Assuming that the posing of this one question was improper, we do not believe that on this record, with an adequate curative jury instruction, it was of such prejudice as to warrant reversal.2 See United States v. Rodriguez, 573 F.2d 330, 333 (5th Cir. 1978). Such an assumption is not called for, however, because there was nothing improper about the question. The letter itself was highly relevant,3 even though it was dated some two years after the original sale of the bonds and the crime of which it warned was not the one for which Miller was tried.4 The relevancy of the letter became readily apparent by the close of Miller's direct examination when he related that he had been advised by counsel that he should not commingle AVEUA funds with his companies' revenues and that "he had better get that straightened out." On cross-examination, the prosecutor probed further:
Q. Isn't it a fact that as early as March of 1973, your own attorney, Mr. Heskett, told you after the SEC had come in there while you were on the trip to New Zealand, that if discovered, what you had done with respect to the money was a felony?

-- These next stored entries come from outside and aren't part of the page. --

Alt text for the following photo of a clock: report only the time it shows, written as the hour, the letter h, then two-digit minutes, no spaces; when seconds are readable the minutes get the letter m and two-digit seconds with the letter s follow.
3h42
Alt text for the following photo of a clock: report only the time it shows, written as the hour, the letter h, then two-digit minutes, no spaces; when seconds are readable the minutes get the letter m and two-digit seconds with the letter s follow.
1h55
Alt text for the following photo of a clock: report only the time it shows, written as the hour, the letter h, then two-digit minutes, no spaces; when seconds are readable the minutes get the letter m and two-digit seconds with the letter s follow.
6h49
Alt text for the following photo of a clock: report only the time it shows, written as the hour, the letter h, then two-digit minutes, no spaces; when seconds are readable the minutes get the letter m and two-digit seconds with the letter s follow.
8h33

A. Mr. Heskett told me that I was co-mingling funds and I do not ever remember the word felony, but, I better get it straightened up. I took it to Haskins and whatever the name of the firm was in Kansas City to begin that process.

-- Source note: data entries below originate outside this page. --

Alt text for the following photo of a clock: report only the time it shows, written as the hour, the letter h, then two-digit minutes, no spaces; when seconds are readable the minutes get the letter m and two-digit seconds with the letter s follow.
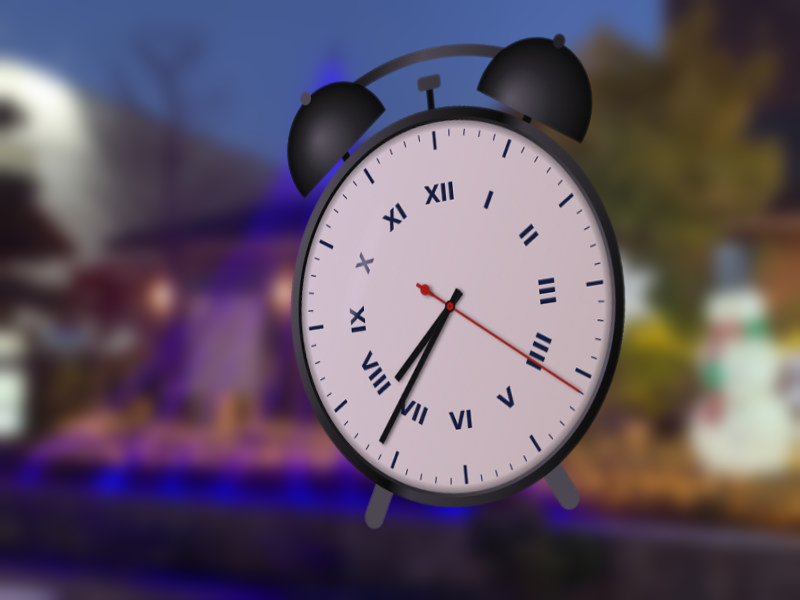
7h36m21s
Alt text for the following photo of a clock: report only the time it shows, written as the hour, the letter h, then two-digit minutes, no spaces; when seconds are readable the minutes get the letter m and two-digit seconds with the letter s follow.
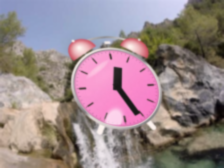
12h26
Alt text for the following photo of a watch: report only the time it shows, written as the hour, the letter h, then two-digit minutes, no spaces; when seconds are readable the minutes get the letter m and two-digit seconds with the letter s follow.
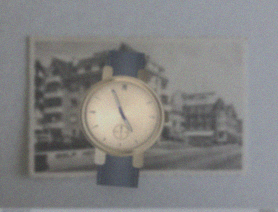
4h56
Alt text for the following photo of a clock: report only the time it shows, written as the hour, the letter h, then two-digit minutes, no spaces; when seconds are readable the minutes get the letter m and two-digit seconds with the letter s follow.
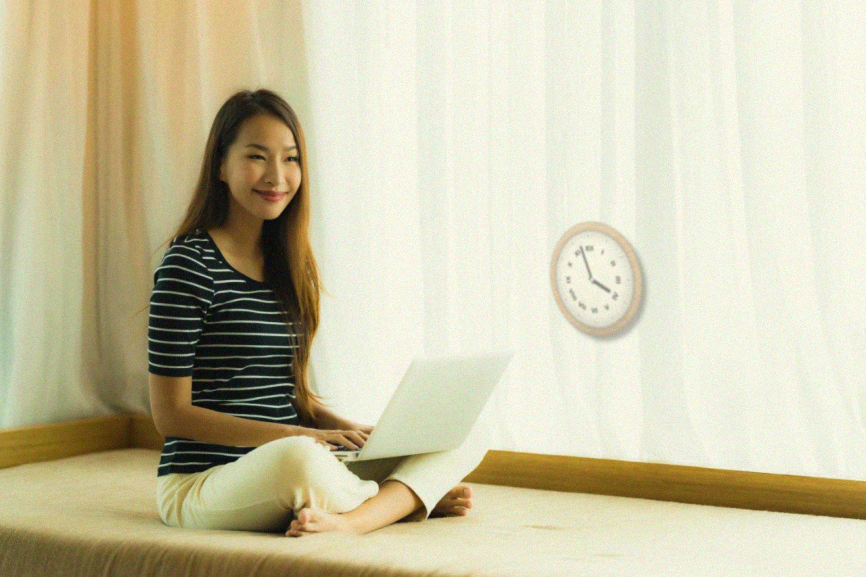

Q. He never told you it was a felony?
A. No, Sir.
Q. Isn't it a fact that he wrote you a letter on March 11, 1974, the second paragraph saying during the time following the above conversations concerning the Arkansas Valley-Milanson Development Company and so forth we have sought to justify the manner in which said trust funds are being used, but, frankly we are unable to do same. In fact, our research has led us to the opinion that the use of said trust funds unabated may bring about a conviction for a felony if discovered?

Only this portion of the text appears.